Entre las cosas favorables se nos permite cierta equidistancia de ambos narcisismos nacionalistas, a la hora sobre todo de hablar de poesía peruana o argentina. Por supuesto estoy harto de esas denominaciones y he puesto todo mi empeño en cuestionarlas, haciéndolo desde la edición, la traducción, la difusión, el intercambio, el ensayo. Esto me ha permitido asistir al surgimiento incesante de autores y editoriales (y en menor grado revistas) de los distintos países del continente, no sólo Perú y Argentina, en los últimos veinte años por lo menos, aunque la curiosidad siempre estuvo y ya en los 80, por trabajar en la editorial Último Reino, tenía bastante acceso a los libros y revistas que iban saliendo entonces (colaboré en varias, con estéticas distintas, hasta opuestas, de países diferentes).

Cada vez se puede hablar menos de poesías nacionales; espero haber contribuido con esa desmitificación. Desde ese margen no veo cómo seguir hablando del cruce entre entidades que han demostrado estar un tanto infladas, desde límites geopolíticos y demás dispositivos de afirmación violenta. La poesía desconoce, más que contradecirla o contravenir, esa delimitación, pues es algo que le ocurre a la interioridad, lenguajear que se interioriza, un tipo de atención que no se apoya ya en preexistentes entes ni absolutos (lutos). Un desafío a la unidimensión que establece los separatismos mentales representados por la frontera.

Con Leslie Lee y Clara Jiménez

Uno de los temas sobre los que más hemos conversado con Eduardo Milán es aquél de la “tiranía del lector”. Frente a esa tiranía (del gusto que engendra lo modal) me parece que tu propuesta discursiva, que no queda en el “poema”, más que aparecer como una “resistencia”, es subversiva. El hecho, de, por ejemplo, experimentar con la música, ¿no crees que revela el carácter oral de tu escritura sin que por ello el lector se aproxime a esta a través de la música?

Sí, la tiranía del lector en cuanto se cree público y ya sabes que el público pagó la entrada, pagó por el libro, quiere cultura, quiere verificación, quiere identidad. Así como el loco que se cree poeta y el poeta que se cree poeta y está loco en ese mismo sentido, así el lector que se cree lector en tanto señor y dueño de su lectura. Creo en vez en el lector artista de Mallarmé. No creo que haya un solo poeta de valía que no sea a su vez un lector, aunque haya leído un solo libro o ninguno, pero sea entonces lector de los signos que dan vida a los signos.

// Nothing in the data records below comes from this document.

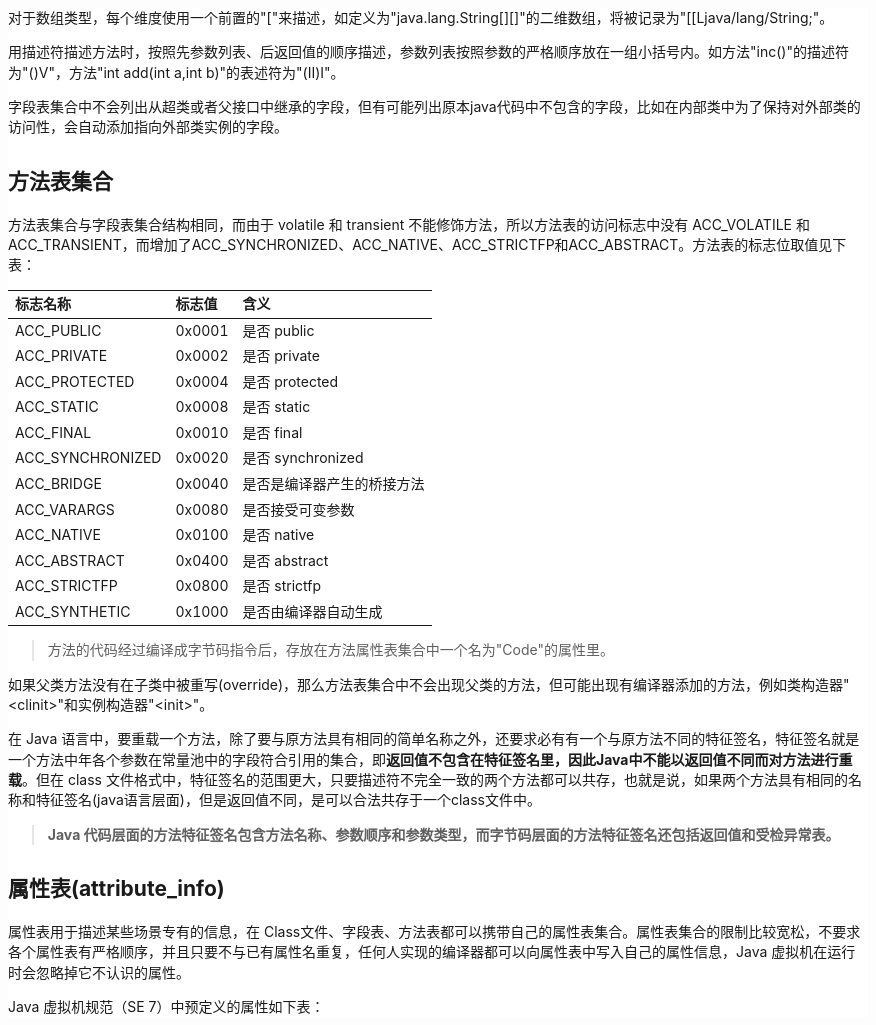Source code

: 对于数组类型，每个维度使用一个前置的"\["来描述，如定义为"java.lang.String\[\]\[\]"的二维数组，将被记录为"\[\[Ljava/lang/String;"。

用描述符描述方法时，按照先参数列表、后返回值的顺序描述，参数列表按照参数的严格顺序放在一组小括号内。如方法"inc\(\)"的描述符为"\(\)V"，方法"int add\(int a,int b\)"的表述符为"\(II\)I"。

字段表集合中不会列出从超类或者父接口中继承的字段，但有可能列出原本java代码中不包含的字段，比如在内部类中为了保持对外部类的访问性，会自动添加指向外部类实例的字段。

## 方法表集合

方法表集合与字段表集合结构相同，而由于 volatile 和 transient 不能修饰方法，所以方法表的访问标志中没有 ACC\_VOLATILE 和 ACC\_TRANSIENT，而增加了ACC\_SYNCHRONIZED、ACC\_NATIVE、ACC\_STRICTFP和ACC\_ABSTRACT。方法表的标志位取值见下表：

| 标志名称 | 标志值 | 含义 |
| :--- | :--- | :--- |
| ACC\_PUBLIC | 0x0001 | 是否 public |
| ACC\_PRIVATE | 0x0002 | 是否 private |
| ACC\_PROTECTED | 0x0004 | 是否 protected |
| ACC\_STATIC | 0x0008 | 是否 static |
| ACC\_FINAL | 0x0010 | 是否 final |
| ACC\_SYNCHRONIZED | 0x0020 | 是否 synchronized |
| ACC\_BRIDGE | 0x0040 | 是否是编译器产生的桥接方法 |
| ACC\_VARARGS | 0x0080 | 是否接受可变参数 |
| ACC\_NATIVE | 0x0100 | 是否 native |
| ACC\_ABSTRACT | 0x0400 | 是否 abstract |
| ACC\_STRICTFP | 0x0800 | 是否 strictfp |
| ACC\_SYNTHETIC | 0x1000 | 是否由编译器自动生成 |

> 方法的代码经过编译成字节码指令后，存放在方法属性表集合中一个名为"Code"的属性里。

如果父类方法没有在子类中被重写\(override\)，那么方法表集合中不会出现父类的方法，但可能出现有编译器添加的方法，例如类构造器"&lt;clinit&gt;"和实例构造器"&lt;init&gt;"。

在 Java 语言中，要重载一个方法，除了要与原方法具有相同的简单名称之外，还要求必有有一个与原方法不同的特征签名，特征签名就是一个方法中年各个参数在常量池中的字段符合引用的集合，即**返回值不包含在特征签名里，因此Java中不能以返回值不同而对方法进行重载**。但在 class 文件格式中，特征签名的范围更大，只要描述符不完全一致的两个方法都可以共存，也就是说，如果两个方法具有相同的名称和特征签名\(java语言层面\)，但是返回值不同，是可以合法共存于一个class文件中。

> **Java 代码层面的方法特征签名包含方法名称、参数顺序和参数类型，而字节码层面的方法特征签名还包括返回值和受检异常表。**

## 属性表\(attribute\_info\)

属性表用于描述某些场景专有的信息，在 Class文件、字段表、方法表都可以携带自己的属性表集合。属性表集合的限制比较宽松，不要求各个属性表有严格顺序，并且只要不与已有属性名重复，任何人实现的编译器都可以向属性表中写入自己的属性信息，Java 虚拟机在运行时会忽略掉它不认识的属性。

Java 虚拟机规范（SE 7）中预定义的属性如下表：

El concepto de resistencia lo comparto en relación a la invasión, como en la Francia ocupada por los nazis y sus esbirros locales, por ejemplo, o en el Vietnam bajo el ejército de ocupación de los Estados Unidos. Pero no creo que aplique para el caso de rascarle la calavera al sentido donde y cuando implicado en la escritura de poemas: una cosa así de chiquita, en cierto modo obsoleta y así de rara, inutensilio de Leminski, absurda para cuántos, vicio o pasión, qué más da. La palabra subversión me gusta porque implica una versión que va por debajo de La Versión, y junto a la idea de transfusión, implican ambas el quid de la traducción o sea la translectura, etc. Prefiero trabajar sin objetivos, así sean subversivos, más allá de la página. La página es el ámbito ético que prefiero. Es poco y nada y es demasiadísimo.

Hay una parte de mis textiles que está escrita para ser leída expresamente en voz alta; otra no, aunque como te contaba pase por esa criba o trilla o tamiz. Entre los primeros están aquellos poemas que salieron para ser combinados con música o cuando menos para ofrecerlos de manera oral, en forma de muestras orales de poesía digamos, o recitales, o como se quiera llamar al aspecto performántico, un poco como aprendimos en los beats y sus continuadores interrock. Esto lo he visto en Brasil, en Uruguay en menor medida, pero también, adonde hay cultores inspiradores en esto de retrotraer la poesía a sus funciones instantáneo-arcaicas, tribales. No exploré con música o imágenes en pos de alcanzar más lectores (siempre estuve en la música, siempre dibujé, saqué fotos, busqué imágenes) pero si algunos después llevan a algún libro mío a andar por ahí, qué alegría.